I think the reality is we're supposed to look for market dislocation, right?

If the view continue, if, if we just chase the market, then you're not actually taking a view.

And so I think what's important here is this notion that it's very hard to internalize that revenues are not necessarily the be all end all.

We're trained to think, grow or die.

We're trained to think everything is predicated on top line.

And so what that means is when a brand that has been a growth brand starts hitting saturation points, you start watching the quality of sale the road long before the actual sale, it's easy to force a revenue.

It's just hurting your brand.

And so when you're thinking about what do you want to pay for brand equity, what do you want to buy from a stock perspective?

I think it's very important to remember that revenues aren't always good.

And so I think we, we are trained in the market and the group and to your point as, as we think about the, the technicals and the dynamics there revenues drive the conversation.

But I would argue revenues are actually lagging.

They're not the leading indicator.

And so I think this will take time.

I I the, the we, we put out a report earlier this morning flagging that the shares are down.

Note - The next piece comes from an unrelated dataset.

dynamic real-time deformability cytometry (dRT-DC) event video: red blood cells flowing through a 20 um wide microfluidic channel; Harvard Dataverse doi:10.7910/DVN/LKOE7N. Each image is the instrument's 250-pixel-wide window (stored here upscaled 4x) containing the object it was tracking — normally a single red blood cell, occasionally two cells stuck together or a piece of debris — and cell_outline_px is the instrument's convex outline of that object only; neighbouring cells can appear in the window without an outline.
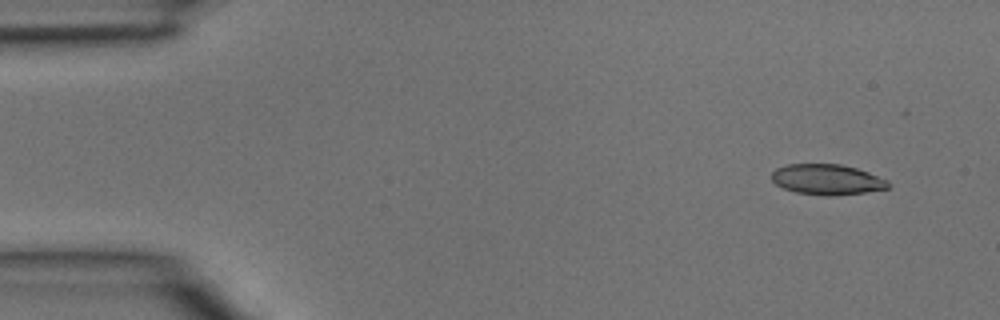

The gross margin is a huge pivot.

It's a huge positive.

I didn't necessarily think the stock was going to be up today, but I thought this was a huge tone shift that meant the stock will be up.

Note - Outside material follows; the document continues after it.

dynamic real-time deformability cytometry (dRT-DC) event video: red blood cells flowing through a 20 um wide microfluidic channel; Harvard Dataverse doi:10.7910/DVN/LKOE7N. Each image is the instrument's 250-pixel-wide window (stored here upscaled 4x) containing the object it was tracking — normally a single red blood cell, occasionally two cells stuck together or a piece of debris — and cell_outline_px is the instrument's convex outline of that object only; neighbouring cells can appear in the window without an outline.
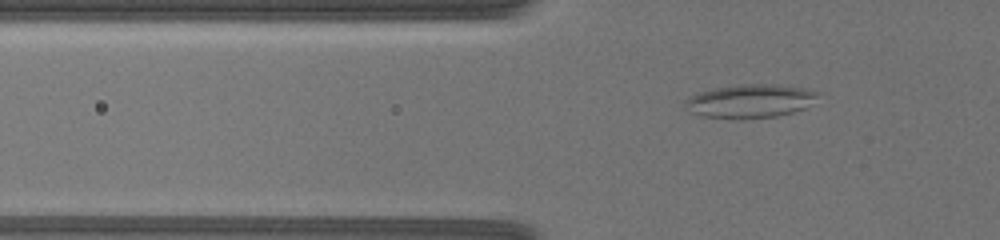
{"species": "common noctule bat (a hibernating species)", "species_latin": "Nyctalus noctula", "temperature_condition": "warm", "stored_images_in_passage": 46, "camera_frame_rate_fps": 3000, "um_per_image_px": 0.085, "animal": {"sex": "female", "body_mass_g": 19.5, "forearm_length_mm": 54.1}, "frame": {"image": 1, "passage_image": 6, "time_ms": 1.333, "image_size_px": [1000, 240], "cell_outline_px": [[816, 96], [804, 108], [792, 112], [776, 116], [740, 120], [700, 116], [684, 108], [684, 100], [700, 92], [712, 88], [740, 84], [780, 84], [804, 88], [816, 92]], "centroid_in_image_um": [63.67, 8.6], "position_along_channel_um": 62.1, "area_um2": 26.01}}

And so whether or not we like the, the day trading and where we end up, I don't know, but I think what we do know is that they're committed to improving this brand.

This is a brand that does $6 billion in revenue and has a market cap that's less than half of that or it's around half of that, there's a mismatch.

So I mean, I think the narrative or one of the narratives that we have uh talked about with other analysts most recently when it comes to Under Armour is that maybe they have a product issue just in terms of their products, not necessarily resonating to the extent that they had years ago with consumers.

Are those fears?

Then do you think just overblown?

So here's my problem with that.

And this is a conversation you and I have had about Under Armour about Victoria's secret about about even Peloton, right about different brands where the story, whether it's the media, whether it's consumers, whether it's us, it doesn't matter.

We say a brand is dead.

We forget that there's $6 billion of revenues arguing otherwise.

And so I think you and actually just talked about this with Nike.

We need to look at the revenue to determine if people are buying the product.

We need to look at the gross margin to determine how much they value it.

So a brand is as big as its revenues, it's as value is its gross margin.

People are willing to buy this product.

And so everyone condemning the product, everyone condemning the brand saying it's missed the plot and it's dead.

It's just not true.

How do I know because of all those billions of dollars of consumer spending?

That's telling me otherwise.

But that doesn't mean it's healthy.

And so if you can take those revenues and actually do more with less, that's that sell less, charge more, then all of a sudden there's actually more value, you can make more money and it's hard to come to that.

And a lot of times the market doesn't give you that benefit while it's happening, it's a painful process to report down revenues, but you emerge stronger on the other side.

And that's something that people pay for.